Many hospital contracts are structured as a single base rate that is multiplied by the CMS relative weight for each DRG. If CLD observes this pattern across several DRGs for a given provider + payer, it can detect the implied base rate and use it to fill in DRGs where no rate was reported.
Walk-through: base rate detection
Observed rates at Hospital X, UHC PPO:
MS-DRG 470 (CMS weight 2.04): rate = $20,400 → implied base = $10,000
MS-DRG 392 (CMS weight 1.12): rate = $11,200 → implied base = $10,000
MS-DRG 291 (CMS weight 0.89): rate = $8,900 → implied base = $10,000
MS-DRG 194 (CMS weight 1.50): rate = $15,100 → implied base ≈ $10,067
- CV check: coefficient of variation across implied bases < 0.15 → consistent base rate pattern confirmed
- Detected base rate: $10,000 (average of implied bases)

[Description of the task]: Name every MS-DRG number that appears in the base rate detection text. The entries that come next are separate material, unrelated to the base rate detection text.

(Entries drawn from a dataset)
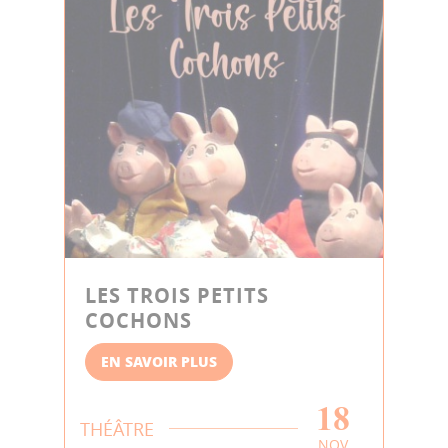
LES TROIS PETITS
COCHONS
EN SAVOIR PLUS
18
THÉÂTRE
NOV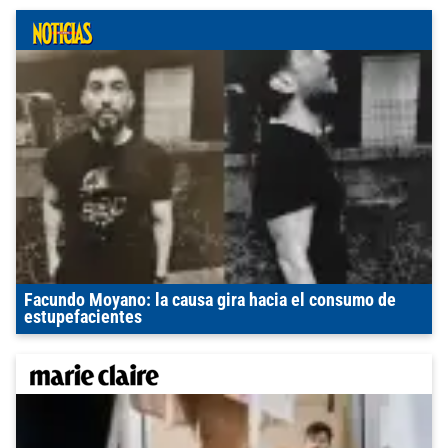
Facundo Moyano: la causa gira hacia el consumo de
estupefacientes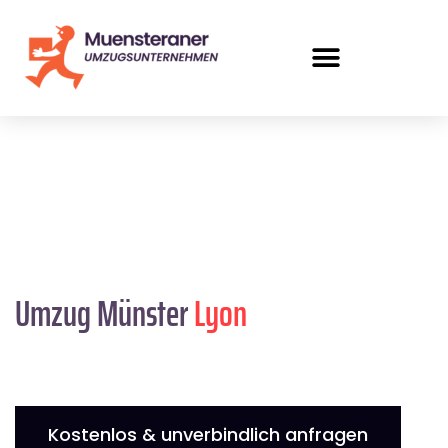
Umzug Münster
Lyon
Kostenlos & unverbindlich anfragen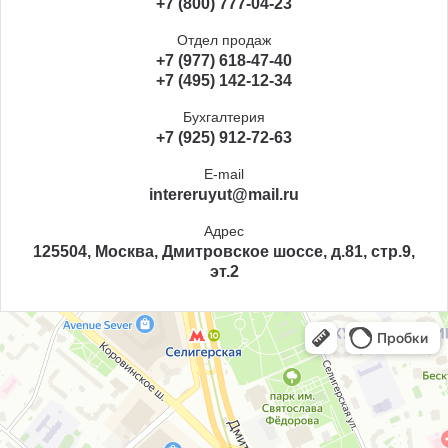
+7 (800) 777-04-23
Отдел продаж
+7 (977) 618-47-40
+7 (495) 142-12-34
Бухгалтерия
+7 (925) 912-72-63
E-mail
intereruyut@mail.ru
Адрес
125504, Москва, Дмитровское шоссе, д.81, стр.9,
эт.2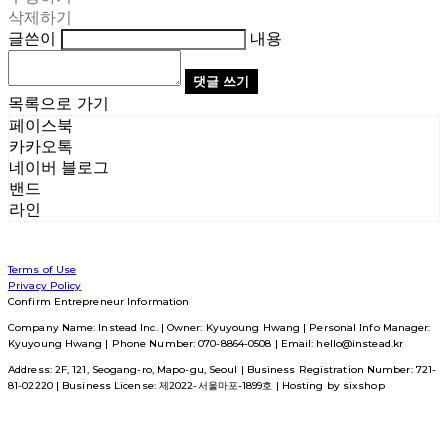
삭제하기
글쓴이
내용
댓글 쓰기
목록으로 가기
페이스북
카카오톡
네이버 블로그
밴드
라인
Terms of Use
Privacy Policy
Confirm Entrepreneur Information
Company Name: Instead Inc. | Owner: Kyuyoung Hwang | Personal Info Manager:
Kyuyoung Hwang | Phone Number: 070-8864-0508 | Email: hello@instead.kr
Address: 2F, 121, Seogang-ro, Mapo-gu, Seoul | Business Registration Number:
721-
81-02220
| Business License:
제2022-서울마포-1899호
| Hosting by sixshop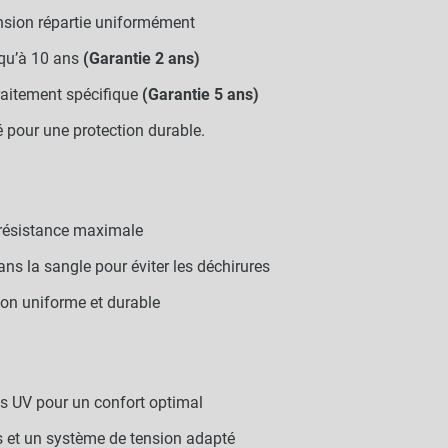
nsion répartie uniformément
qu’à 10 ans
(Garantie 2 ans)
raitement spécifique
(Garantie 5 ans)
é pour une protection durable.
 résistance maximale
ans la sangle pour éviter les déchirures
on uniforme et durable
s UV pour un confort optimal
 et un système de tension adapté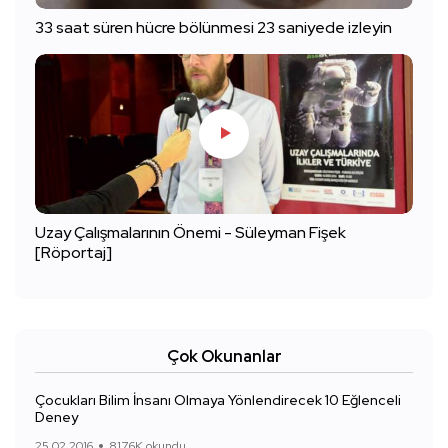
33 saat süren hücre bölünmesi 23 saniyede izleyin
Uzay Çalışmalarının Önemi - Süleyman Fişek
[Röportaj]
Çok Okunanlar
Çocukları Bilim İnsanı Olmaya Yönlendirecek 10 Eğlenceli
Deney
25.02.2016
817.6K okundu.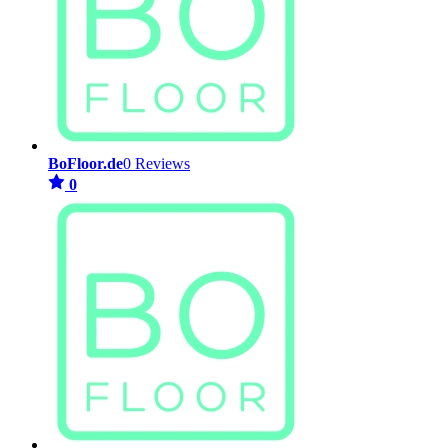
BoFloor.de
0 Reviews
0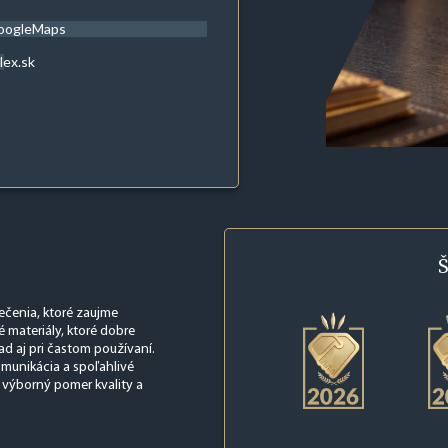
oogleMaps
lex.sk
Š
ečenia, ktoré zaujme
materiály, ktoré dobre
d aj pri častom používaní.
omunikácia a spoľahlivé
 výborný pomer kvality a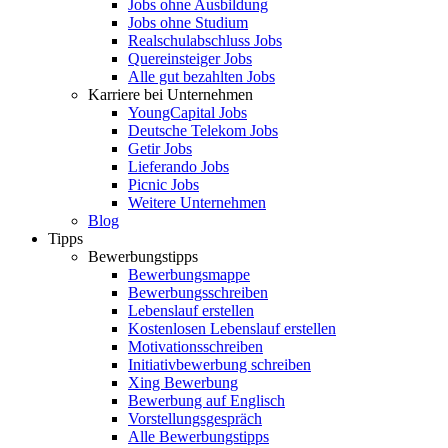
Jobs ohne Ausbildung
Jobs ohne Studium
Realschulabschluss Jobs
Quereinsteiger Jobs
Alle gut bezahlten Jobs
Karriere bei Unternehmen
YoungCapital Jobs
Deutsche Telekom Jobs
Getir Jobs
Lieferando Jobs
Picnic Jobs
Weitere Unternehmen
Blog
Tipps
Bewerbungstipps
Bewerbungsmappe
Bewerbungsschreiben
Lebenslauf erstellen
Kostenlosen Lebenslauf erstellen
Motivationsschreiben
Initiativbewerbung schreiben
Xing Bewerbung
Bewerbung auf Englisch
Vorstellungsgespräch
Alle Bewerbungstipps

[Expected output]: 470, 392, 291, 194